→ REQUIRED ACTIONS:
- a) List every character that the Tesseract accents question says the OCR mishandles.
- b) Write a continuation of the Tesseract accents question that picks up after its last line of code.

Tesseract OCR accents problems, image enhancement not enough

September 16, 2022

I really need your help with Tesseract.
I’m using Tesseract and pdf2image to extract informations from a scanned PDF file.
My problem is that Tesseract messes with the accents é, è et ê (i’m french) and with the lowercase "i" and upcase "I".
I tried processing the images first but can’t get any good output.

This the code i’m using:

pytesseract.pytesseract.tesseract_cmd = r'C:\Program Files\Tesseract-OCR\tesseract.exe' 

filePath = askopenfilename()
img = convert_from_path(filePath,poppler_path=r'C:\poppler-0.68.0_x86\poppler-0.68.0\bin')
path, fileName = os.path.split(filePath)

→ DATA PROVIDED:

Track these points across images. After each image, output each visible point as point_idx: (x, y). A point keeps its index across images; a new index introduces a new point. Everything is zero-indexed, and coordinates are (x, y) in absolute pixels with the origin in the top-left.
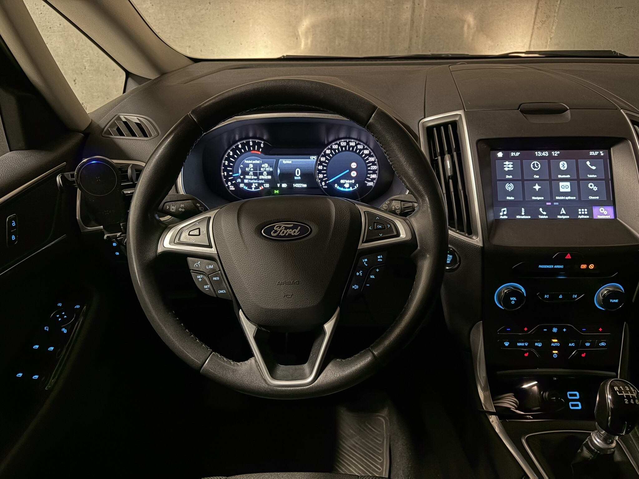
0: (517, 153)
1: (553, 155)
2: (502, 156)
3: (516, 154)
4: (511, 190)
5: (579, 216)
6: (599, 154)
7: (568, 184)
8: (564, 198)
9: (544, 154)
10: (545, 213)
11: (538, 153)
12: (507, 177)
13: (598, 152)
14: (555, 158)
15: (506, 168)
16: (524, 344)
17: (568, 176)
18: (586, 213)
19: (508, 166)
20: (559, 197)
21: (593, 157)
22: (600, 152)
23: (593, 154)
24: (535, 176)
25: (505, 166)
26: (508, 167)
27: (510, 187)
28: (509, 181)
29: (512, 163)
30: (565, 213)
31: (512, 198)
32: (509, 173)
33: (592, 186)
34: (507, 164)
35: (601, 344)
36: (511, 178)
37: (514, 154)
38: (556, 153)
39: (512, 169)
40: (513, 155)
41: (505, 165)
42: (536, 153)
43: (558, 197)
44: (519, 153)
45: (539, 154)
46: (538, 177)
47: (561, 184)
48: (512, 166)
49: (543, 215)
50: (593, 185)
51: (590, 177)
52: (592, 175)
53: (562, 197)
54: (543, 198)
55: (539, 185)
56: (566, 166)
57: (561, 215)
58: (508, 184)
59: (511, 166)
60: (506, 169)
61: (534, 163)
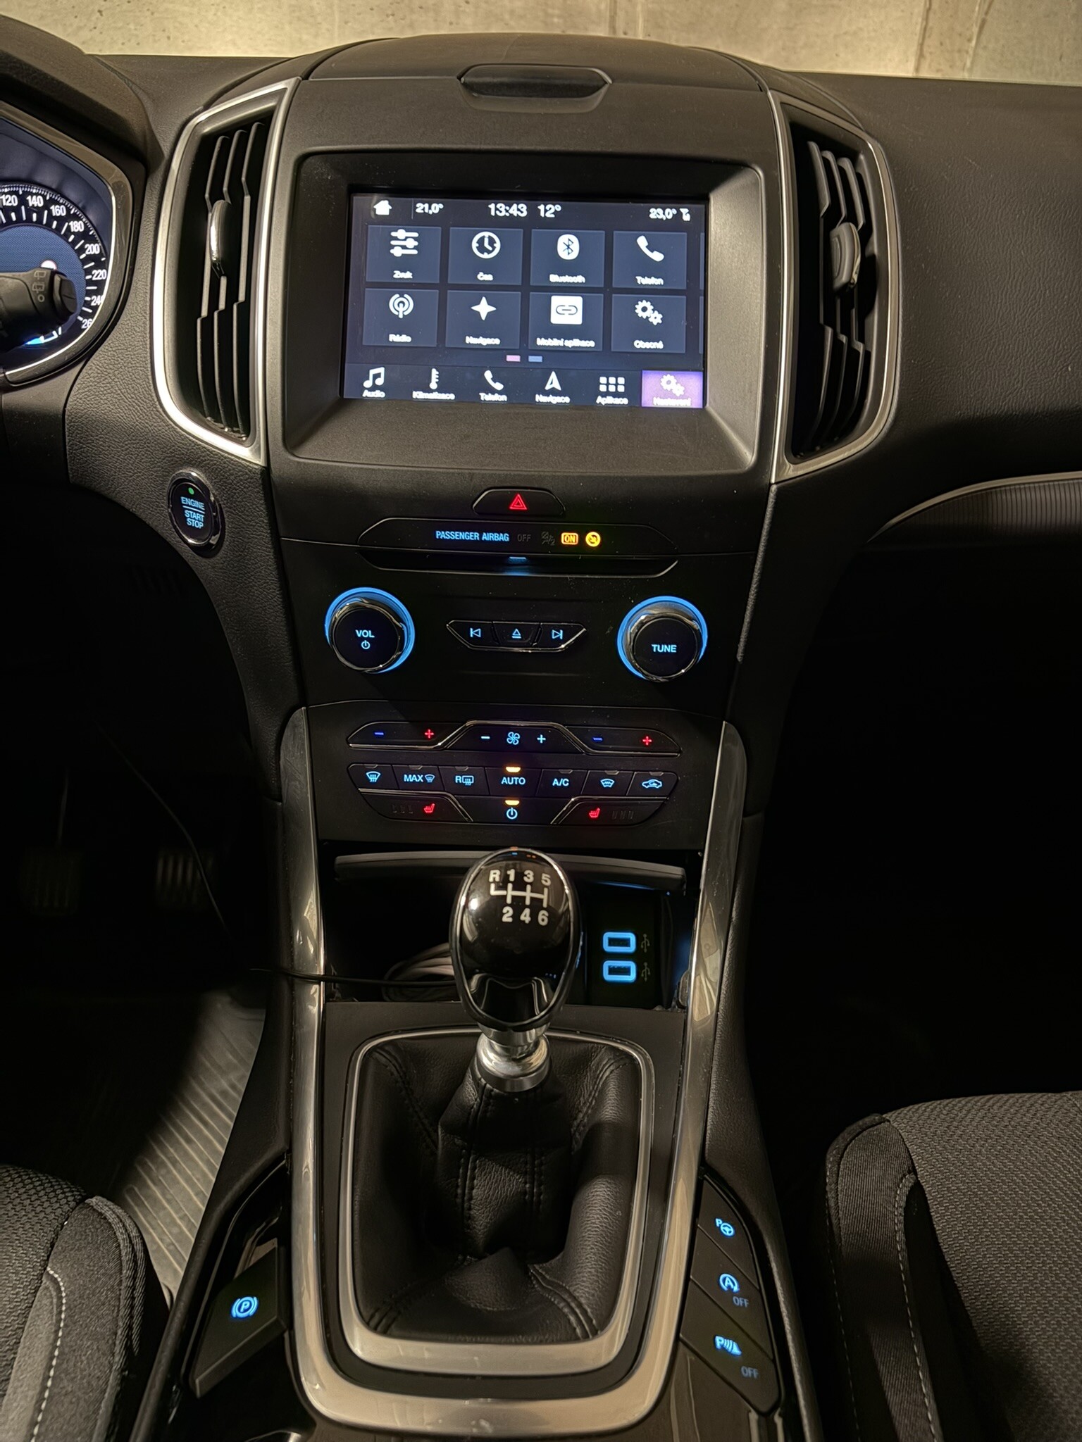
0: (434, 205)
1: (542, 214)
2: (387, 213)
3: (430, 208)
4: (406, 313)
5: (599, 398)
6: (679, 214)
7: (578, 301)
8: (562, 345)
9: (514, 210)
10: (499, 386)
11: (498, 206)
12: (398, 275)
13: (675, 211)
14: (546, 223)
15: (396, 248)
16: (423, 778)
17: (580, 279)
18: (621, 389)
19: (405, 242)
20: (546, 338)
21: (659, 225)
22: (682, 210)
23: (660, 217)
24: (481, 274)
25: (393, 243)
26: (404, 247)
27: (401, 305)
28: (402, 287)
29: (416, 235)
30: (559, 388)
31: (405, 339)
32: (404, 262)
33: (648, 312)
34: (399, 237)
35: (647, 785)
36: (410, 279)
37: (424, 209)
38: (549, 210)
39: (415, 252)
40: (422, 211)
41: (396, 239)
42: (492, 206)
43: (543, 339)
44: (441, 206)
45: (499, 209)
46: (489, 277)
47: (556, 301)
48: (416, 243)
49: (493, 391)
50: (650, 307)
51: (644, 283)
52: (649, 277)
53: (555, 340)
54: (497, 341)
55: (489, 303)
56: (576, 247)
57: (547, 393)
58: (397, 296)
59: (411, 243)
60: (397, 252)
61: (483, 238)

→ ANSWERS GIVEN:
- a) é, è, ê, lowercase "i", uppercase "I"

- b)
fileBaseName, fileExtension = os.path.splitext(fileName)


for page_number in range(len(img)):
    img[page_number].save(r'C:\Users\488096\Documents\page'+ str(page_number) +'.jpg', 'JPEG')

    
work_img = None
# Tesseract
custom_config = r'--oem 3 --psm 6'
kernel = np.ones((1, 1), np.uint8)

for page_number in range(len(img)):
    img1 = cv2.imread(r'C:\Users\488096\Documents\page'+ str(page_number) +'.jpg')
    #Traitement des images afin d'obtenir une meilleure reconnaissance des caractères
    gray = cv2.cvtColor(img1, cv2.COLOR_BGR2GRAY)
    # Remove shadows
    cool_img = cv2.dilate(gray, kernel, iterations=1)
    norm_img = cv2.erode(cool_img, kernel, iterations=1)
    # Threshold using Otsu's
    work_img = cv2.threshold(cv2.bilateralFilter(norm_img, 5, 75, 75), 0, 255, cv2.THRESH_BINARY + cv2.THRESH_OTSU)[1]

    # Save pages as images in the pdf
    txt = txt + (pytesseract.image_to_string(work_img,config=custom_config).encode("utf-8")).decode('utf-8')
    print("Page # {} - {}".format(str(page_number),txt))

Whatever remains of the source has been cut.